Most of the newly arrived children are extremely quiet and do not talk or smile. Even though some have obvious injuries or are without coats and shoes in the cold weather they do not cry.
Foreign women and children began arriving in the camps 18 months ago, but figures have risen sharply in recent weeks as Kurdish forces have launched attacks on the final Isis enclave. According to one source, authorities decided to segregate the foreign nationals from the others for “various reasons”, the most significant being their “perceived identification with Isis”.
“Isis is perhaps why the Syrians left, or the reason why they resented living under Isis control, so the decision was made to separate them. Tensions do break out between the groups, but that’s normal in any camp,” the source added.

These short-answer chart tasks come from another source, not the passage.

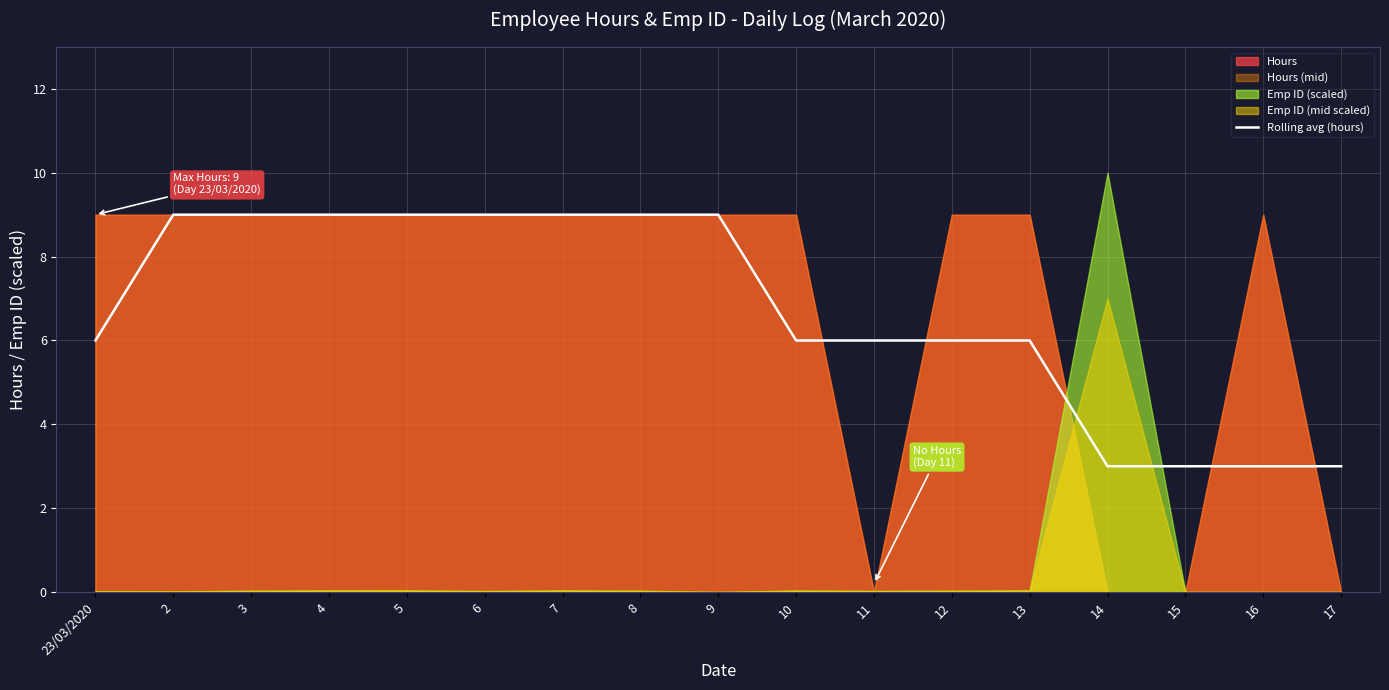

How many lines are shown in the chart?

1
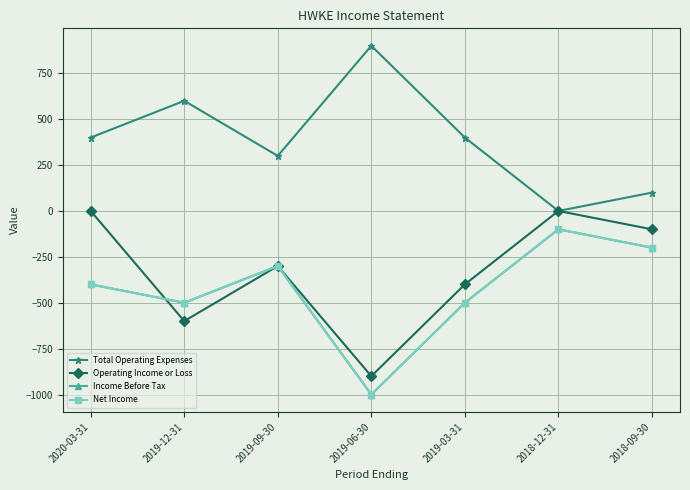

Between 2019-09-30 and 2019-06-30, which is larger?

2019-06-30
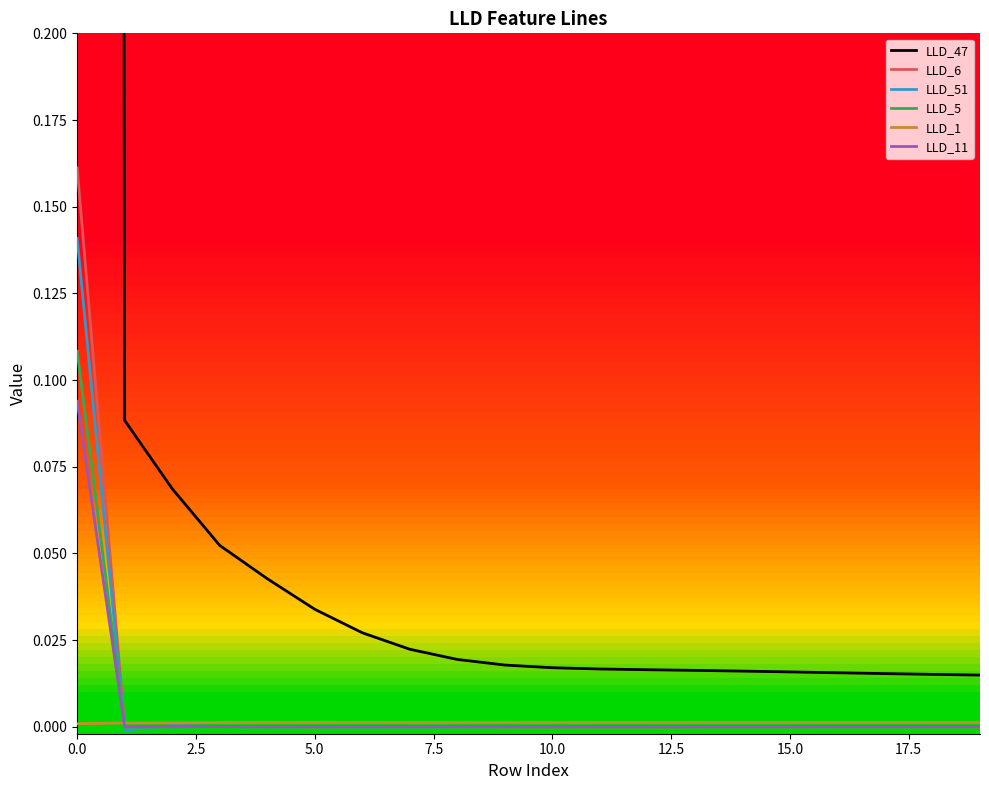

The LLD_11 series shows 0.0 at 5.0. True or false?

True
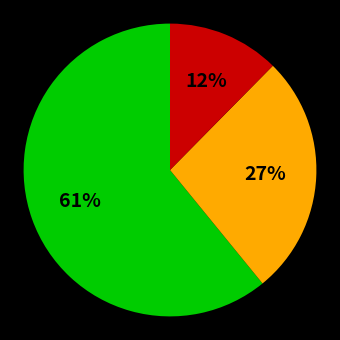

Is there a majority slice in this chart?

Yes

The foreign women have given various reasons for how they ended up in Syria, said Khush. “A lot of women say they didn’t know where their husbands were taking them. They thought they were going to Turkey but ended up in Raqqa. Another story is that the women were recruited online on Facebook or other social media sites, where they were given a very rosy picture of life in the Islamic caliphate.
“Some women just picked up and moved on their own, knowing exactly what they were doing, heading to Raqqa with their children but not their husbands … Then you get the teenage girls brought over by their parents who ended up getting married [in Isis territory] as teens, and now they have their own children.”
Whatever the reason for their being in the camps now, they all deserved adequate shelter, food and water, and healthcare, she said.
Both Khush and Mediah stated that housing was of primary concern in the camps. The population in al-Hawl in December was just 9,500; today it is 68,000. “We are expecting to have as many as 75,000 people here, but the maximum capacity is 55,000, so we definitely have a problem with shelter,” said Mediah.
“Any tent that’s available, no matter what it was for originally, is now sheltering the new arrivals,” said Khush.
At al-Hawl, the arrivals and screening area is so overwhelmed that hundreds of families have been forced to sleep outside in the mud and rain for several nights before tents are found.
Schooling is also an issue. Last year, Unicef prepared for 4,000 school-age children in al-Hawl camp; after the recent population influxes, however, that number has jumped fivefold to 22,000.
“Every single child I’ve spoken to, whether six or 14, has never been to school because they’ve been in conflict their whole lives. Imagine a child who has never been to school – you have to start from scratch. How do you bring the kid back to play, provide hope, a different life from what they’ve seen so far?”
Save the Children has set up activities for children in all three camps and is aiming to do more to help the foreign women socialise. “So far their activities are limited to day-to-day things like cooking or getting oil to light the stoves,” said Khush. “It’s been a really cold and rainy winter, so there hasn’t been much for them to do.”
The largest issue facing authorities was the poor mental health of the new arrivals, specifically the children.
“A lot of them do have behavioural issues, showing either as aggression or withdrawal or fear when they see an aeroplane, for example,” said Khush. “A lot of the children talk about having witnessed beheadings or being exposed to significant violence, and one of the best ways to counter that is to get them into school and give them routines and normality.”